Jakarta, PONTAS.ID – Di penghujung tahun ini, PT Pertamina (Persero) berencana mencari mitra dalam pengelolaan blok migas melalui penawaran hak partisipasi (participating interest/PI) blok minyak dan gas bumi (migas) yang dikelolanya. Tujuannya, untuk meringankan investasi dalam bisnis hulu.
Direktur Utama Pertamina, Nicke Widyawati ,mengatakan, saat ini baru 30 persen blok migas Pertamina yang dikelola bersama mitra. Sementara, rata-rata perusahaan minyak lain 80 persen blok migasnya dikelola bersama mitra.
Karena itu, Pertamina akan mengundang mitra baru untuk ikut menggarap blok migasnya. Namun, Nicke memastikan sejauh ini Pertamina belum memasang target berapa persentase peningkatan yang akan dikejar.
“Betul kita akan mengundang, (menawarkan saham) participating interest ya,” kata Nicke, di Jakarta, Kamis (5/9/2019).

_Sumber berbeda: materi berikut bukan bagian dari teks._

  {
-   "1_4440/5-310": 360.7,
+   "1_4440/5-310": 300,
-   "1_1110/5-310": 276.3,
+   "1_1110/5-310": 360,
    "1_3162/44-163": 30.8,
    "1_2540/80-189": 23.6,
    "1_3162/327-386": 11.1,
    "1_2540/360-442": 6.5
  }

Nicke mengungkapkan Pertamina kini tengah melakukan tahap finalisasi untuk sejumlah wilayah kerja (WK) yang dinilai potensial untuk ditawarkan PI-nya.

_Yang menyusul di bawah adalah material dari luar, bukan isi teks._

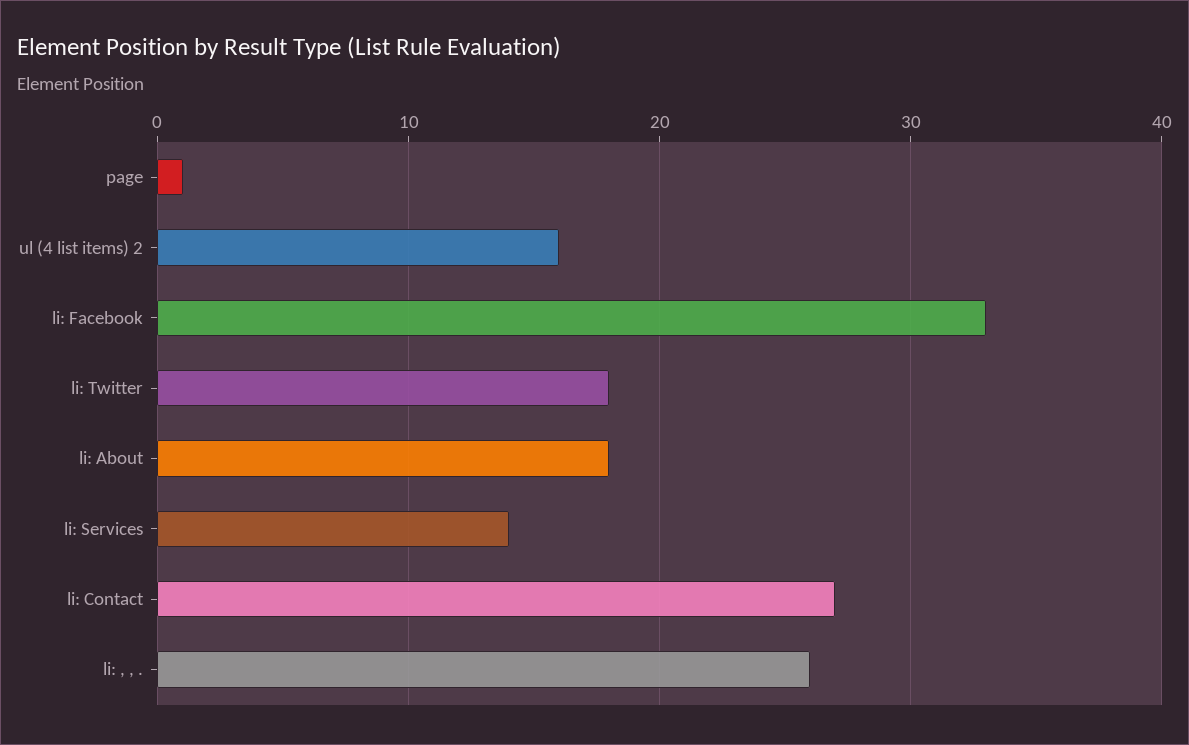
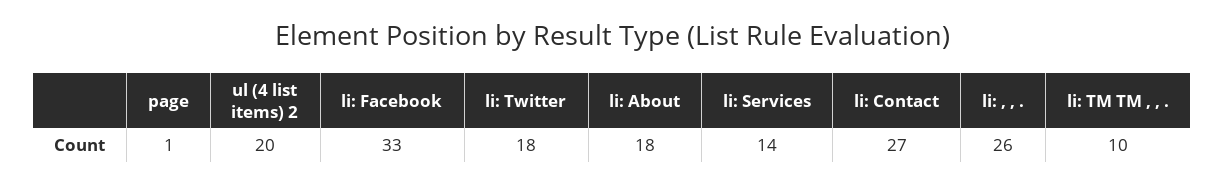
  {
    "page": 1,
-   "ul (4 list items) 2": 16,
+   "ul (4 list items) 2": 20,
    "li: Facebook": 33,
    "li: Twitter": 18,
    "li: About": 18,
    "li: Services": 14,
    "li: Contact": 27,
-   "li: , , .": 26
+   "li: , , .": 26,
+   "li: TM TM , , .": 10
  }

“Kami harapkan akhir tahun sudah mulai kami rilis daftarnya dan mulai mengundang calon partner,” terang Nicke.
Nicke pun menjelaskan, partner yang diincar merupakan pihak-pihak yang sudah berpengalaman dalam mengimplementasikan proven teknologi. Pertamina turut menjadikan aspek finansial calon mitra sebagai bahan pertimbangan.

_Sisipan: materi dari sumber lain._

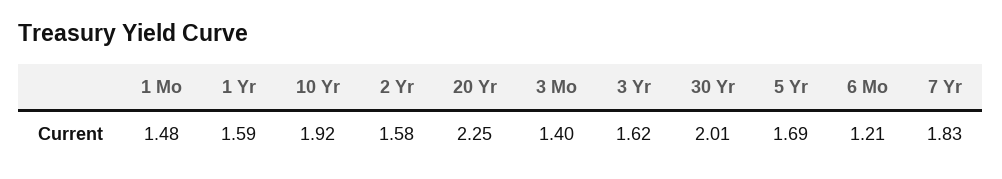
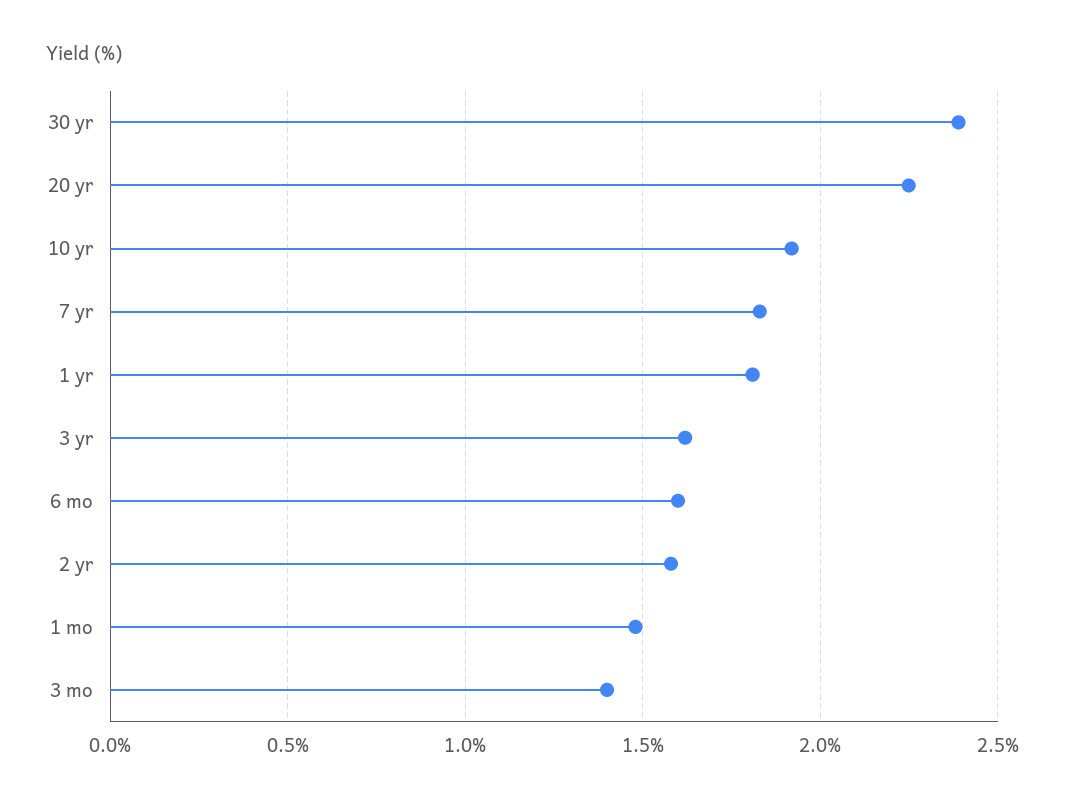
  {
    "1 Mo": 1.48,
-   "1 Yr": 1.59,
+   "1 Yr": 1.8,
    "10 Yr": 1.92,
    "2 Yr": 1.58,
    "20 Yr": 2.25,
    "3 Mo": 1.4,
    "3 Yr": 1.62,
-   "30 Yr": 2.01,
+   "30 Yr": 2.4,
-   "5 Yr": 1.69,
-   "6 Mo": 1.21,
+   "6 Mo": 1.6,
    "7 Yr": 1.83
  }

“Partnership juga membuka kemungkinan kita untuk masuk ke dalam blok para perusahaan global ini di luar,” tantas Nicke.
Untuk diketahui, saat ini, Pertamina mengelola sebanyak 99 aset migas di dalam dan luar negeri melalui beberapa anak usahanya. PT Pertamina Hulu Energi mengelola 58 blok migas, PT Pertamina EP satu blok migas, PT Pertamina EP Cepu satu blok, PT Pertamina EP Cepu ADK satu blok migas, PT Pertamina Hulu Indonesia tiga blok migas, dan PT Pertamina Internasional EP 35 blok migas.
Direktur Hulu Pertamina, Dharmawan H Samsu, menuturkan, salah satu blok migas dengan Pertamina wajib menggandeng mitra adalah Blok Rokan.
“Secara Kepmen, kami harus cari mitra,” tutur Dharmawan.
Namun, dia bilang, proses mencari mitra ini membutuhkan waktu cukup panjang. Dia mengaku belum ada pembicaraan dengan perusahaan migas manapun terkait rencana pelepasan sebagian PI Blok Rokan.
Dan, meski dilepas sebagian, Dharmawan menegaskan, Pertamina tetap menjadi pemegang saham mayoritas. Selain dilepas ke perusahaan migas lain, Pertamina juga wajib menyerahkan PI sebanyak 10 persen kepada Badan Usaha Milik Negara (BUMD) yang menjadi lokasi Blok Rokan.
“Kami mayoritas dan tetap sebagai operator,” pungkas Dharmawan.